Le troisième cercle est celui de la famille. Pour le formaliser, l’expert préconise trois outils: un conseil de famille, une charte familiale et des comités spécialisés. Objectifs: renforcer l’appartenance, la connaissance et la compétence. «L’accompagnement des actionnaires familiaux est un gage de pérennité et de développement», insiste-t-il.

L’expert estime également que «la vraie transmission est celle qui dépose dans les mains de la génération suivante, non pas seulement un patrimoine, mais une façon de le porter». Ce passage de témoin suppose une «désobéissance loyale», à savoir la capacité, pour la NextGen, de questionner les pratiques héritées sans renier le fondateur.
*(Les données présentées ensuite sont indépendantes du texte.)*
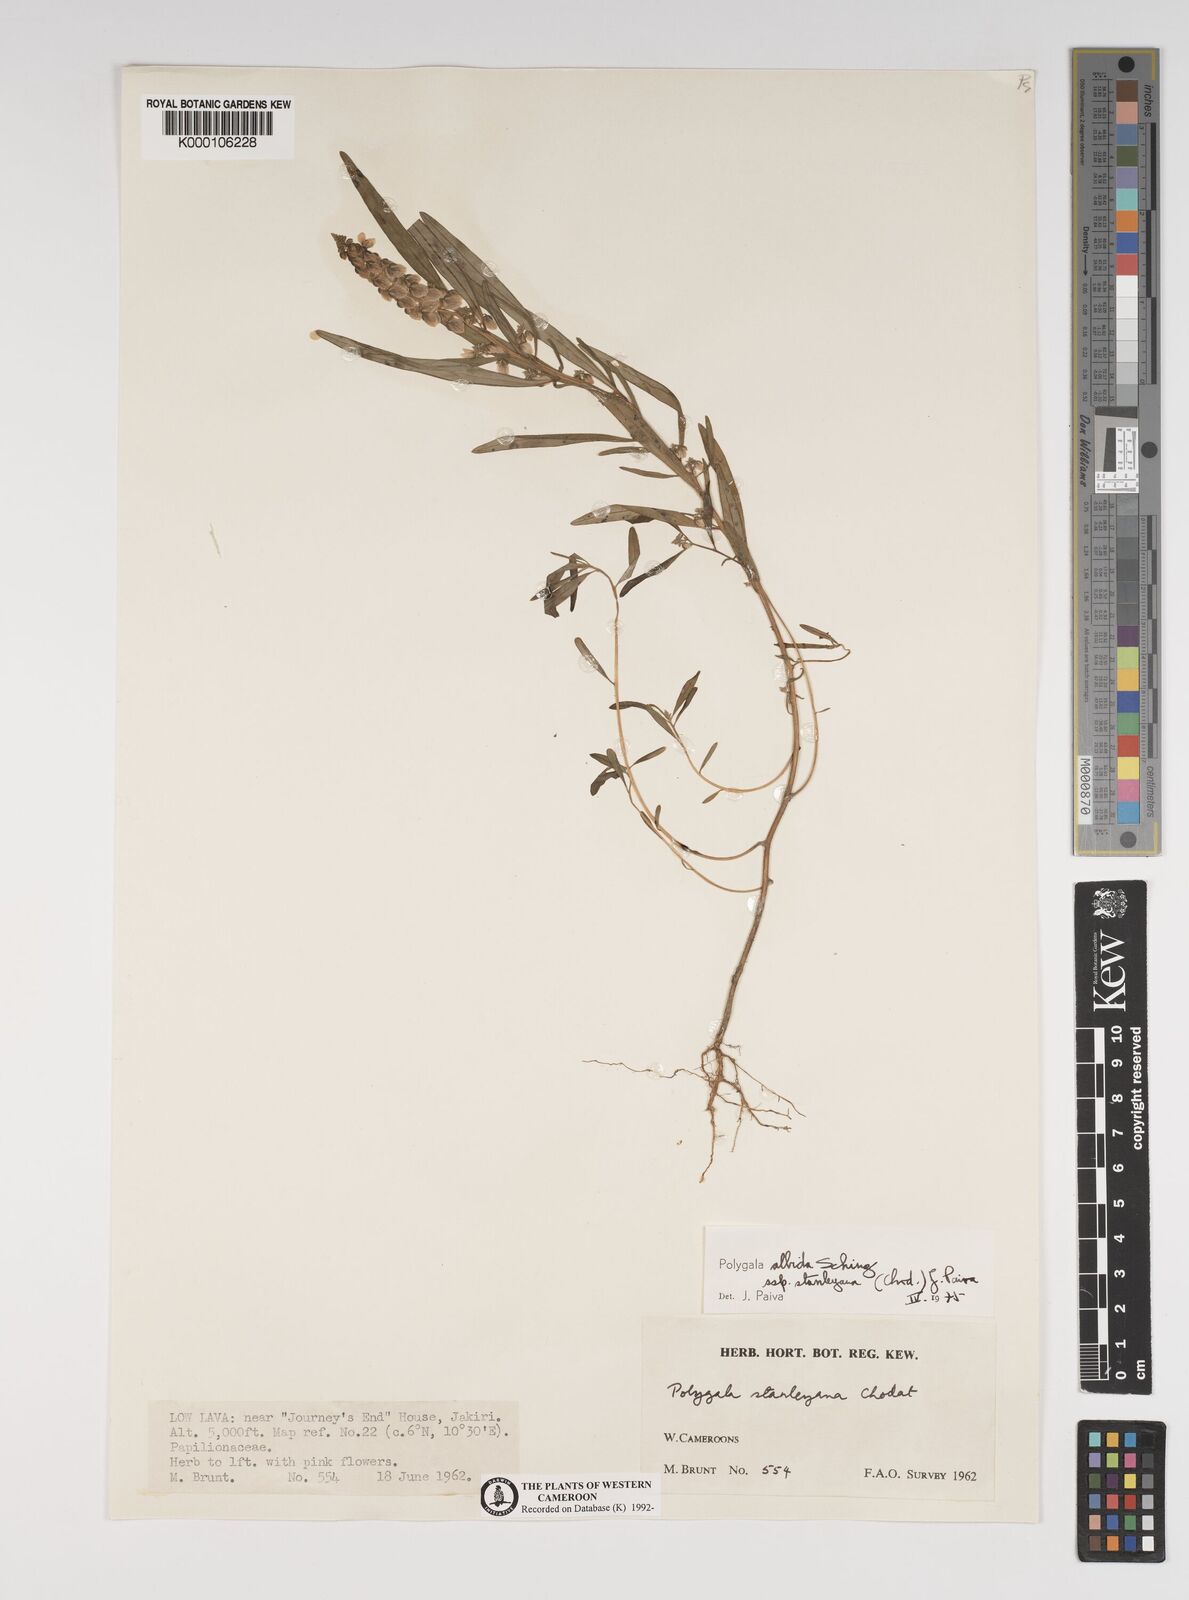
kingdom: Plantae
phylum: Tracheophyta
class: Magnoliopsida
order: Fabales
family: Polygalaceae
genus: Polygala
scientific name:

Hériter d’une entreprise familiale ne va donc pas de soi. «On hérite d’actions, mais on choisit de devenir entrepreneur», a-t-il souligné. Ce qui revient à dire que sans vision collective, l’héritage devient un poids. Avec elle, il se transforme en direction. «Les entreprises familiales ne sont pas seulement héritées, elles sont choisies à chaque génération».

La transmission se traduit enfin par une question fondamentale posée par l’intervenant: «Continue-t-on à être entrepreneur, ou se contente-t-on d’être investisseur, actionnaire dormant?».

Intervenant également lors de cette rencontre, le ministre de l’Industrie et du Commerce, Ryad Mezzour a souligné l’importance des entreprises familiales dans le tissu économique national. Il a appelé à cet effet à l’émergence de grandes entreprises familiales pour porter la transformation importante que connaît l’économie marocaine. Ce qui implique, entre autres, l’ouverture de ces entreprises aux financements et aux capitaux plus structurés.

Préparer la relève

L’événement a également été marqué par la remise des certificats aux participants de la première cohorte du certificat exécutif dédié aux membres des entreprises familiales marocaines, conçu en partenariat avec IESEG School of Management. Quatre modules, suivis entre septembre 2025 et janvier 2026, ont permis de former une première promotion à la gouvernance et à la transmission.

Fort de ce succès, SFM Conseil a annoncé le lancement officiel de la deuxième édition, placée sous le thème «Pérennité et leadership intergénérationnel». Le programme 2026 s’articulera autour de quatre modules complémentaires: stratégie et gouvernance (10-11 septembre), leadership et détection des talents de demain (15-17 octobre), transmission, succession et patrimoine (12-13 novembre), et élaboration de la vision stratégique (9-11 décembre). Il s’agit, selon les organisateurs, de la première formation certifiante au Maroc dédiée aux membres d’entreprises familiales.

Abdelkader Boukhris, président de SFM Conseil, a conclu: «La réussite de la première édition montre l’importance d’accompagner les entreprises familiales, pilier de l’économie marocaine, dans la structuration de leur gouvernance et la préparation de leur transmission. Notre souhait est une reconnaissance plus juste du rôle qu’elles jouent dans la prospérité et la cohésion de notre pays, ainsi que des défis qu’elles rencontrent aujourd’hui.»